$750 Billion Bailout Becomes Farce as Executives Get Rich….AGAIN!
By Michael Lang on Dec 22, 2008 in Featured
Everybody is asking what happened to the $750 billion that was approved by Congress to aid in the bank bailout. Well, if you really want to know, you might want to sit down first because you may not believe where our tax dollars are going to.
So far, there are 116 banks that have received taxpayer dollars to assist them through the economic crisis gave their top tier of executives nearly $1.6 billion in salaries, bonuses and other benefits in 2007.
That amount, spread among the 600 highest paid bank executives, would cover the bailout money given to 53 of the banks that have shared the $188 billion that Washington has doled out in rescue packages so far.
Now you would think that these executives, the same guys that allowed the problem to occur would practice a little humility, right?
WRONG!
These greedy, self-centered motherf**kers were given multi-million-dollar packages including cash bonuses, stock options, personal use of company jets and chauffeurs, home security, country club memberships and professional money management.
Now, you must remember that these bonuses are not a reward for a job well done but a “bribe to get them to do the jobs for which they are well
paid in the first place," said Rep. Barney Frank, the Massachusetts Democrat who chairs the House Financial Services committee.
"Most of us sign on to do jobs, and we do them best we can," said Frank. "We’re told that some of the most highly paid people in executive positions are different. They need extra money to be motivated!"
An AP review of annual reports that the banks file with the Securities and Exchange Commission found that the average paid to each of the banks’ top executives was $2.6 million in salary, bonuses and benefits.
Among other findings:
_ Lloyd Blankfein, president and chief executive of Goldman Sachs, took home nearly $54 million in compensation last year. The company’s top five executives received a total of $242 million.
This year, Goldman’s seven top-paid executives will work for their base salaries of $600,000, with no stock or cash bonuses, the company said. Last spring, before Wall Street’s staggering losses and layoffs mushroomed, Goldman described its pay plan as essential to retain and motivate executives "whose efforts and judgments are vital to our continued success, by setting their compensation at appropriate and competitive levels."
CONTINUED SUCCESS! And this coming from a company that reported its first quarterly loss since it went public in 1999. It received $10 billion in taxpayer money on Oct. 28.
NOTE: Henry Paulson, our Treasury Secretary who is the architect of this $750 bailout scheme is the former Chairman and Chief Executive of Goldman Sachs…..WHAT A COINCIDENCE!
ARE YOU GETTING THE PICTURE? WAIT, there’s more!
Richard D. Fairbank, the chairman of Capital One Financial Corp., took a $1 million pay cut after his company had a disappointing year, but still got
$17 million in stock options while his company received $3.56 billion in bailout money.

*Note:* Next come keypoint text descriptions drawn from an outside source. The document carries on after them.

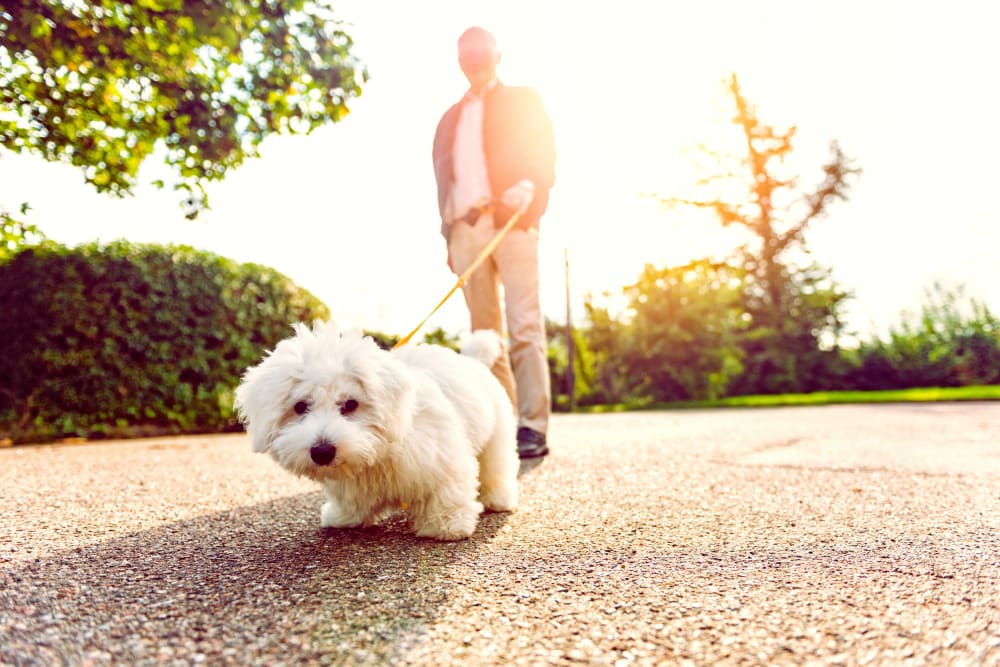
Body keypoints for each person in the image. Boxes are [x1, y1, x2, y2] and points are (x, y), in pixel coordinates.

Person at [432, 26, 556, 459]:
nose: (475, 58)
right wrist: (449, 237)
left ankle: (533, 426)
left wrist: (529, 185)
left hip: (513, 222)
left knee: (524, 325)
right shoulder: (448, 119)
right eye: (466, 52)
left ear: (497, 53)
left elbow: (543, 152)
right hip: (465, 230)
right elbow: (443, 183)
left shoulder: (523, 99)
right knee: (485, 335)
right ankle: (502, 425)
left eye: (482, 50)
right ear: (458, 60)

John A. Thain, chief executive of Merrill Lynch, is a strong candidate for The Lang Report’s “Golden Fleece Award,” by earning $83 million last year. Here’s the breakdown: since he began work late in the year, he earned $57,692 in salary, a $15 million signing bonus and an additional $68 million in stock options while his company tapped taxpayers for $10 billion.
I have to tell you that this makes me want to stick my head out of my window and scream, I’m mad as hell and I’m not going to take it anymore!
What is going to take before Americans rise up and “storm the bastille” (so to speak)
This is what prompted the French Revolution when people were starving in the street while the Aristocracy partied on and Marie Antoinette said, “FAMOUS PHRASE.”